Source data:

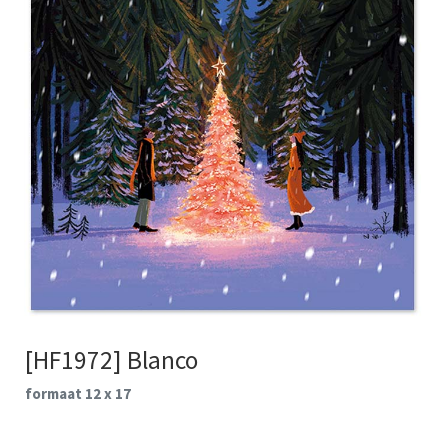
[HF1972] Blanco
formaat 12 x 17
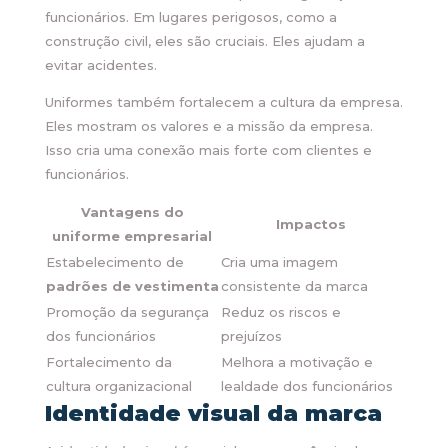
funcionários. Em lugares perigosos, como a
construção civil, eles são cruciais. Eles ajudam a
evitar acidentes.
Uniformes também fortalecem a cultura da empresa.
Eles mostram os valores e a missão da empresa.
Isso cria uma conexão mais forte com clientes e
funcionários.
Vantagens do
Impactos
uniforme empresarial
Estabelecimento de
Cria uma imagem
padrões de vestimenta
consistente da marca
Promoção da segurança
Reduz os riscos e
dos funcionários
prejuízos
Fortalecimento da
Melhora a motivação e
cultura organizacional
lealdade dos funcionários
Identidade visual da marca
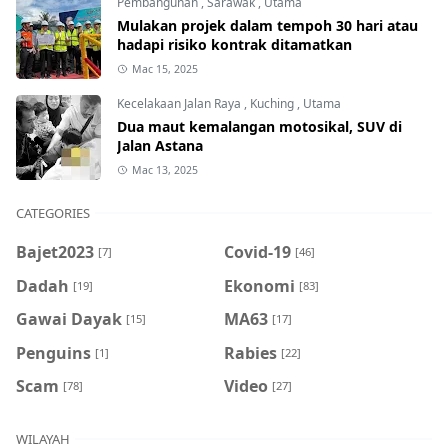
Pembangunan
,
Sarawak
,
Utama
Mulakan projek dalam tempoh 30 hari atau
hadapi risiko kontrak ditamatkan
Mac 15, 2025
Kecelakaan Jalan Raya
,
Kuching
,
Utama
Dua maut kemalangan motosikal, SUV di
Jalan Astana
Mac 13, 2025
CATEGORIES
Bajet2023
Covid-19
[7]
[46]
Dadah
Ekonomi
[19]
[83]
Gawai Dayak
MA63
[15]
[17]
Penguins
Rabies
[1]
[22]
Scam
Video
[78]
[27]
WILAYAH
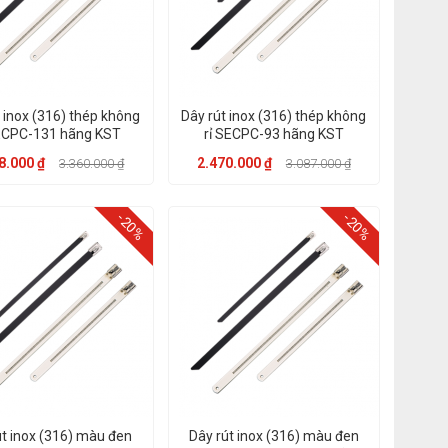
 inox (316) thép không
Dây rút inox (316) thép không
SECPC-131 hãng KST
rỉ SECPC-93 hãng KST
8.000 ₫
2.470.000 ₫
3.360.000 ₫
3.087.000 ₫
-20%
-20%
út inox (316) màu đen
Dây rút inox (316) màu đen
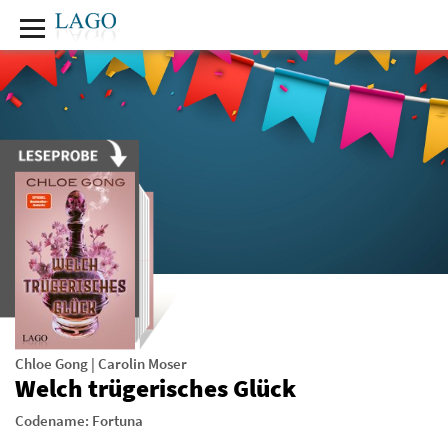
Chloe Gong
|
Carolin Moser
Welch trügerisches Glück
Codename: Fortuna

To-do item:
Give the entries above again exactly, minus their pictures.

Result of this exercise:
[HF1972] Blanco
formaat 12 x 17
funcionários. Em lugares perigosos, como a
construção civil, eles são cruciais. Eles ajudam a
evitar acidentes.
Uniformes também fortalecem a cultura da empresa.
Eles mostram os valores e a missão da empresa.
Isso cria uma conexão mais forte com clientes e
funcionários.
Vantagens do
Impactos
uniforme empresarial
Estabelecimento de
Cria uma imagem
padrões de vestimenta
consistente da marca
Promoção da segurança
Reduz os riscos e
dos funcionários
prejuízos
Fortalecimento da
Melhora a motivação e
cultura organizacional
lealdade dos funcionários
Identidade visual da marca
Pembangunan
,
Sarawak
,
Utama
Mulakan projek dalam tempoh 30 hari atau
hadapi risiko kontrak ditamatkan
Mac 15, 2025
Kecelakaan Jalan Raya
,
Kuching
,
Utama
Dua maut kemalangan motosikal, SUV di
Jalan Astana
Mac 13, 2025
CATEGORIES
Bajet2023
Covid-19
[7]
[46]
Dadah
Ekonomi
[19]
[83]
Gawai Dayak
MA63
[15]
[17]
Penguins
Rabies
[1]
[22]
Scam
Video
[78]
[27]
WILAYAH
 inox (316) thép không
Dây rút inox (316) thép không
SECPC-131 hãng KST
rỉ SECPC-93 hãng KST
8.000 ₫
2.470.000 ₫
3.360.000 ₫
3.087.000 ₫
-20%
-20%
út inox (316) màu đen
Dây rút inox (316) màu đen
Chloe Gong
|
Carolin Moser
Welch trügerisches Glück
Codename: Fortuna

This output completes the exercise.